All the appeals to patriotism or social protest are seen to be mere window-dressing, sugary icing on the cake, showy but worthless tinsel, and the viewer recognizes at long last that sports in America has lost its soul. If the viewer is wise, he will see that America has lost her soul as well.

Sport without a higher purpose is worse than empty and vain. If the viewer watches merely to excite the human passions, the spectacle itself – the contrived patriotism, the blaring music, the fervent pride in one’s own team, which soon boils over into anger, and the envy at the success of others, and joy in their injury or defeat – becomes contemptible.

How noble in comparison is the elderly gentleman who walks with a cane and a halting step to recover from illness! How special is the Special Olympics, when the disabled child overcomes new challenges!
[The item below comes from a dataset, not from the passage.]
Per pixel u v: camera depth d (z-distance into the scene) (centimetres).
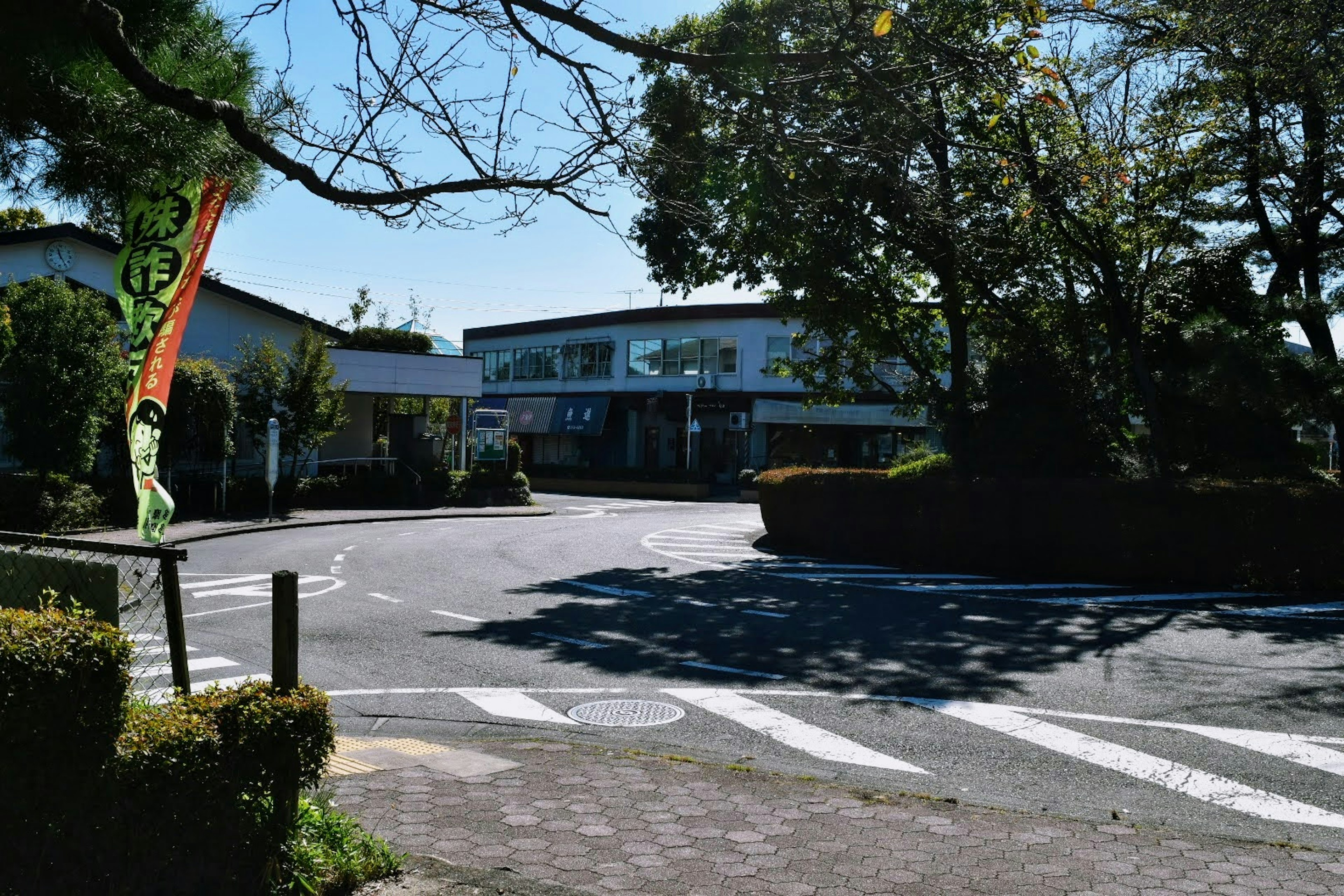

How worthy of admiration is the solitary mountain climber who throws out his thin but trusty rope toward a new, unconquered peak, or the young athlete who hurls a heavy javelin farther than ever before!

Weak limbs are made sturdy; a doubting mind learns the virtue of perseverance; and the faint heart is made courageous and strong. Such athletes go beyond themselves like an arrow shot into the sky, rising ever higher, just as those athletes who trade their honor for money sink ever downward toward earth, ever more ignoble in their conduct, and lower in the estimation of their fellow man.